Published: December 11, 2023

John Quaglietta and Kathy Ross

John Quaglietta Kathy Ross

The customer journey is becoming more complex, with customers moving between more channels than ever before. While service organisations typically want customers to begin their journeys in self-service, not all journeys can be wholly contained within it.

Gartner research found that 88% of customers that start in self-service touch multiple channels. In fact, Gartner research found that 62% of customers report that transitions between service channels are ‘high effort’.

Customer service and support leaders must re-evaluate the customer journey to reduce this unnecessary effort, break down silos and create a seamless experience for the customer.

Step 1: Move from vertical channel silos to horizontal integration

When building the customer journey, many organisations fall into the trap of adding channels independently over time, without stopping to look at the bigger picture.

An example of the customer’s experience when faced with vertical silos can be found in Figure 1 below.

Figure 1. A disconnected customer journey

Image showing a disconnected customer journey

Not only does this silo effect create frustration for the customer, but it also results in a lack of alignment between teams.

In contrast, a horizontal approach enables leaders to orchestrate the customer journey more effectively and use channels simultaneously or sequentially to fulfill the customer journey.

In order to successfully adopt this approach, customer service leaders must work to break through the silos and establish a cross-functional team.

While each team are experts in their own vertical, the customer journey doesn’t stop with them – they must be part of a larger team focused on the entire customer journey.
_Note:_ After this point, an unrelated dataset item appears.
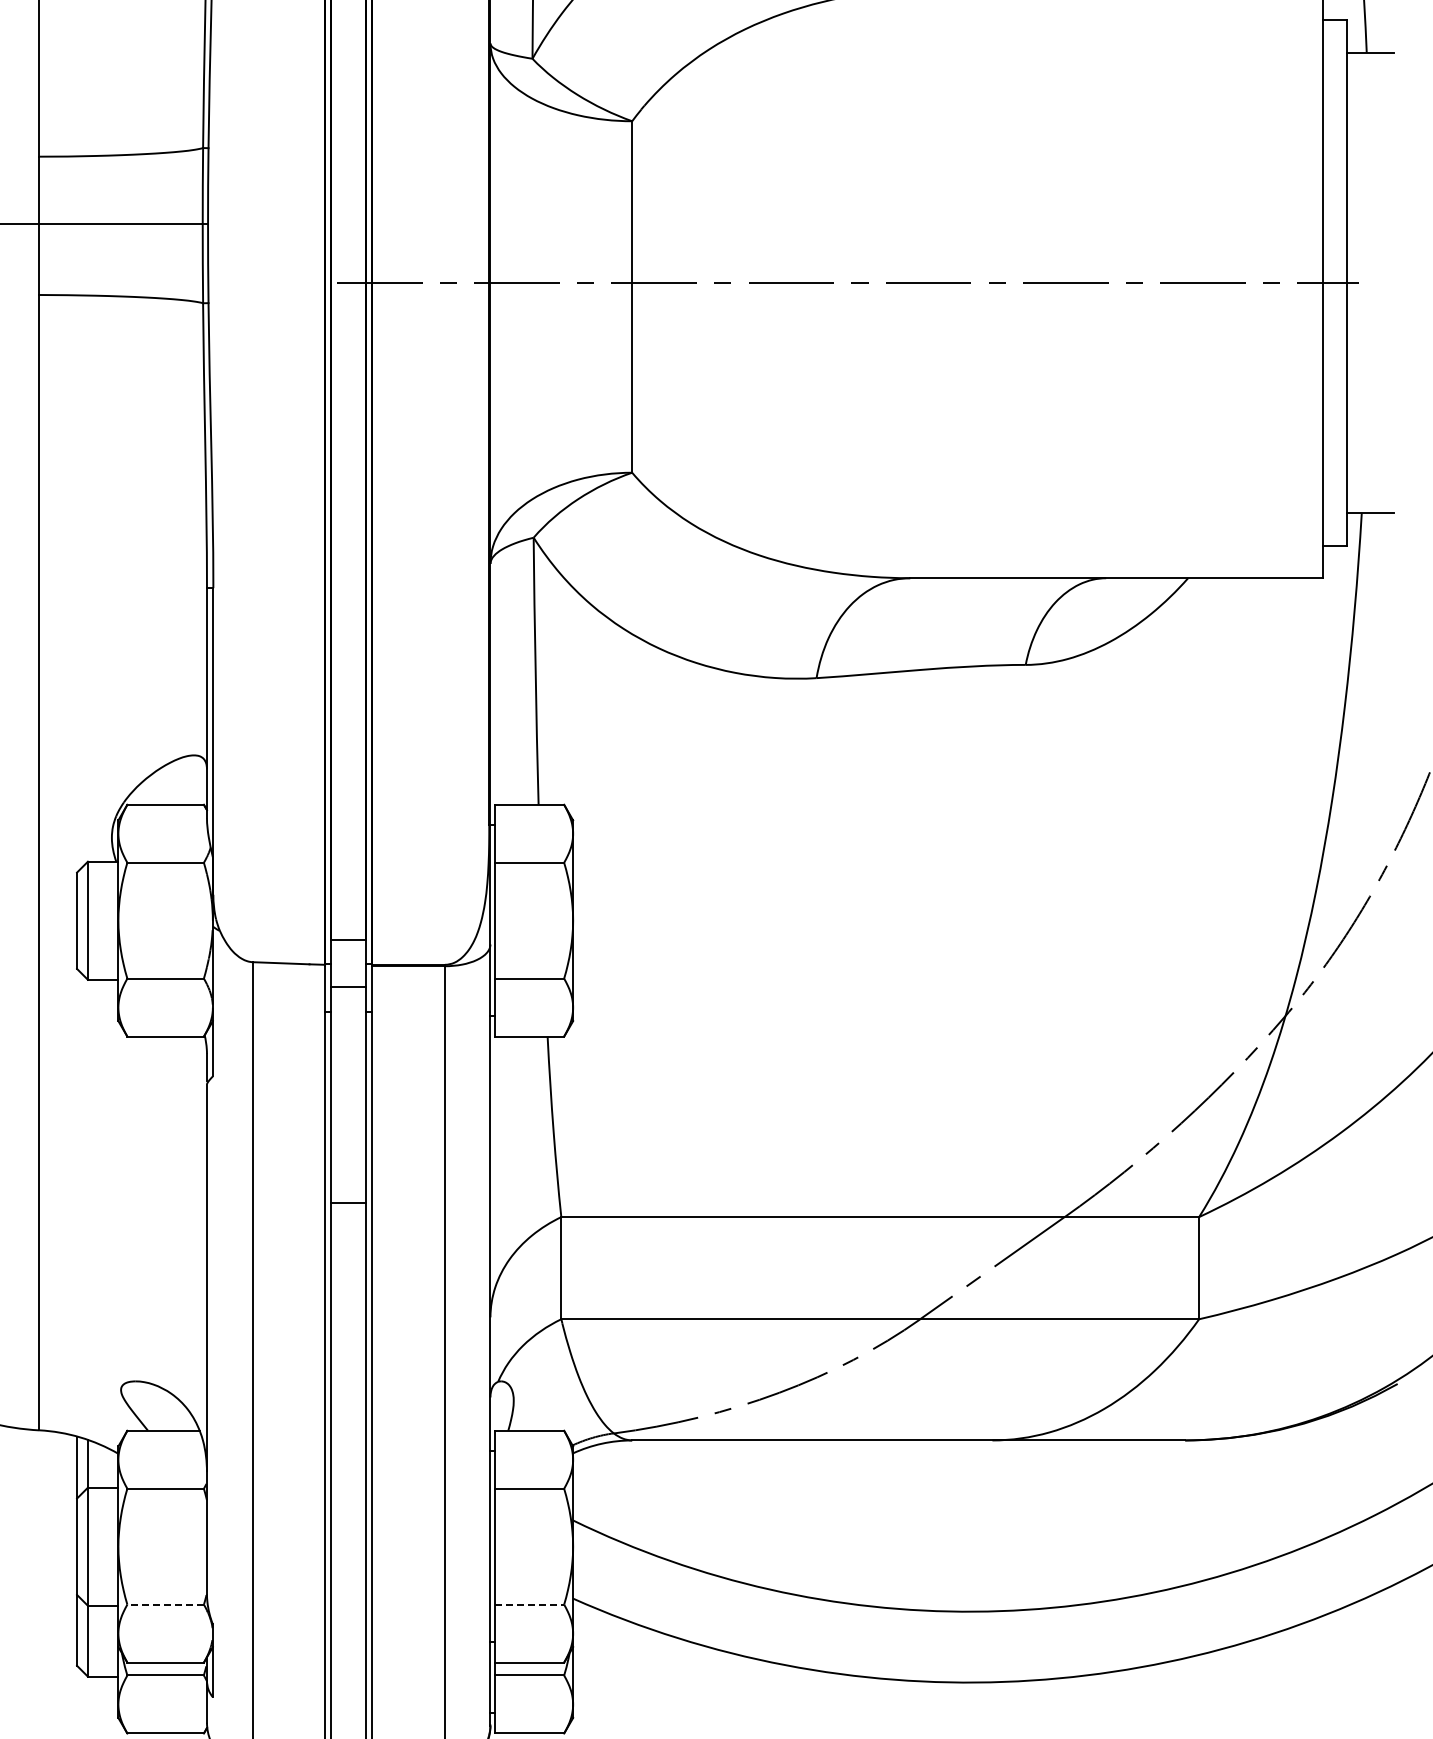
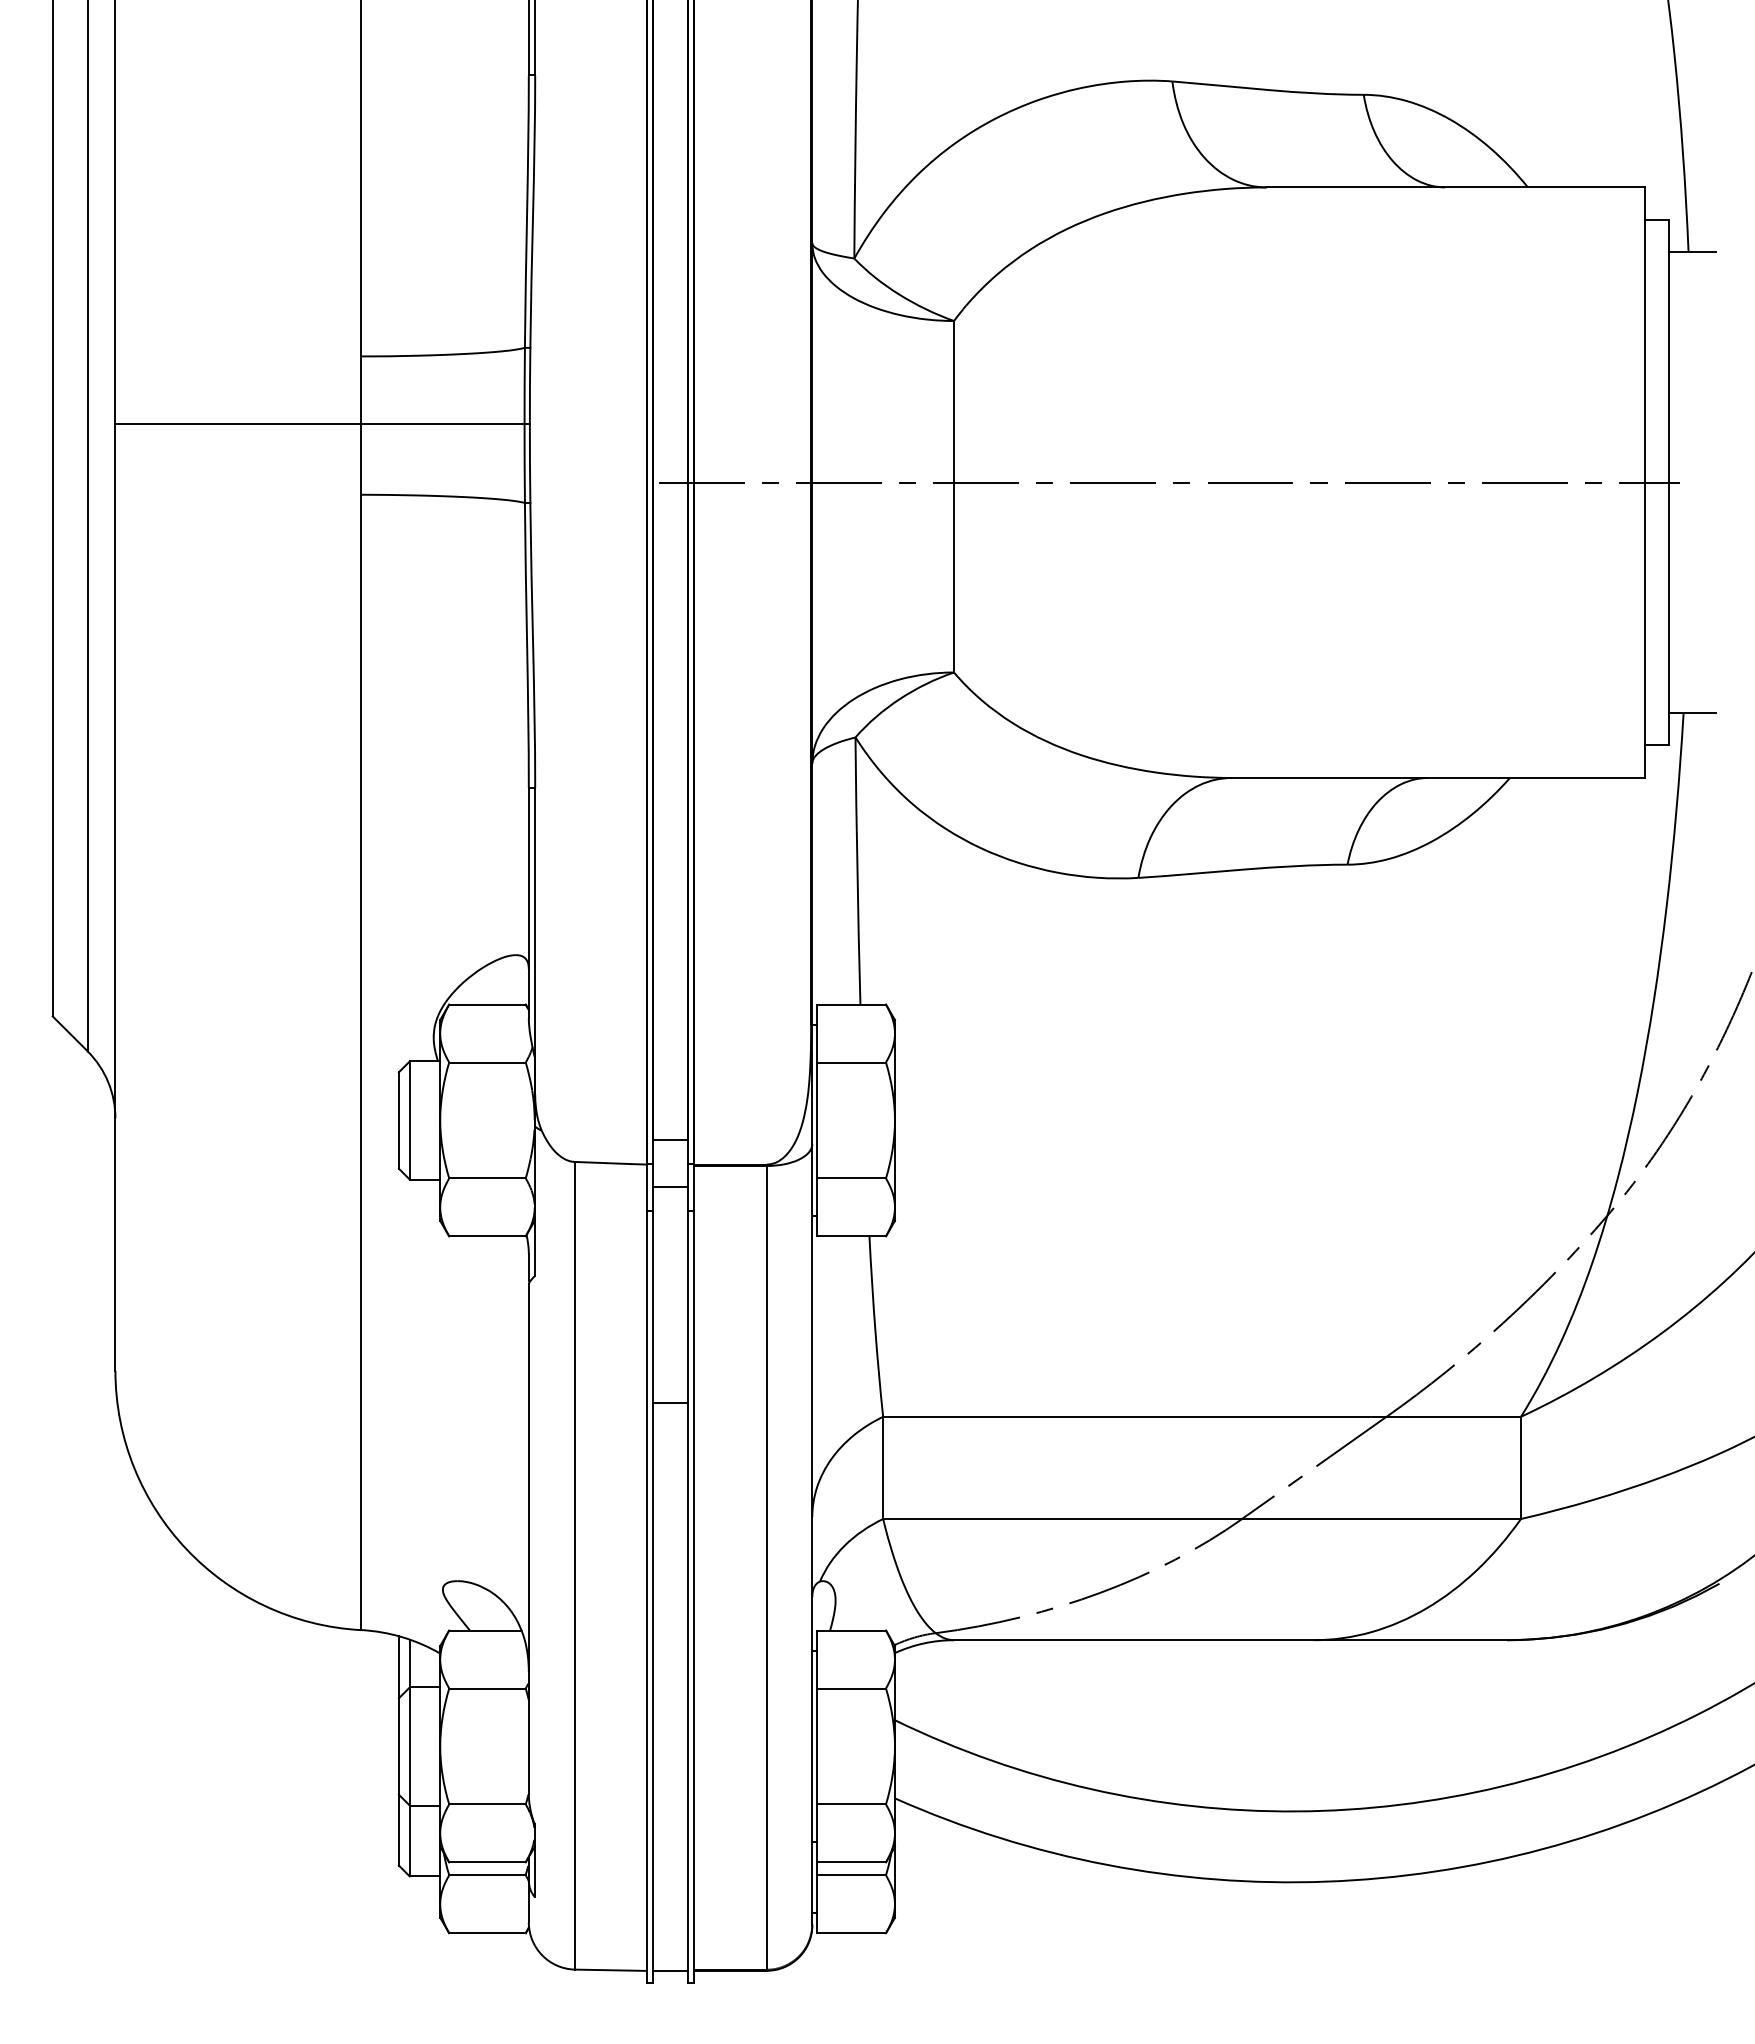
line: (164, 1604) -> (486, 1804), dashed -> solid
line: (530, 1604) -> (852, 1804), dashed -> solid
Step 2: Develop shared priorities and performance metrics

Once established, this team must develop shared priorities that will support common performance metrics. Shared metrics, rather than individual teams working towards their own channel-specific goals, will ensure that the team’s focus moves from individual channels to overall experience.

This does not mean that individual channel priorities and metrics disappear – rather, the weighting of channel-specific priorities is lower than that of the shared metrics

Examples of shared priorities include overall CX and contact volume reduction.

Step 3: Take advantage of common data and tech capabilities

When channel teams operate in silos, they often miss out on the opportunity of shared capabilities. Cross-functional teams can look beyond their narrow view of vendor solutions, taking them beyond single channels to a more holistic approach.

Cross-functional teams can look beyond their narrow view of vendor solutions and create better CX.

Not only does this create efficiencies, it also creates a better customer experience.

Examples of where technology and data capabilities can be shared include customer identification, conversational AI and customer journey orchestration.

This approach won’t work with all technologies and all channels. However, leaders should challenge their teams to collaborate to review potential use cases and expand their use of technology.

Step 4: Budget for the overall journey, not specific channels

To achieve shared goals and priorities, budgets should also be shared. The budgeting process should look at the broader goals of the organisation, and a shared budget should pool resources together to leverage economies of scale.

The most common approach is to create a shared budget for ‘investments in common’ that pool together channel team resources to support a specific set of enablers.

Channel owners should jointly discuss investments required, jointly prioritise these opportunities and identify which opportunity enablers can be used within multiple channels.

These enablers should be added to the shared budget. Examples of these include customer journey analytics, end-to-end solution automation and internal training.

By breaking down the silos between customer service channels and taking a new approach, customer service and support leaders can improve customer experience and remove unnecessary customer effort.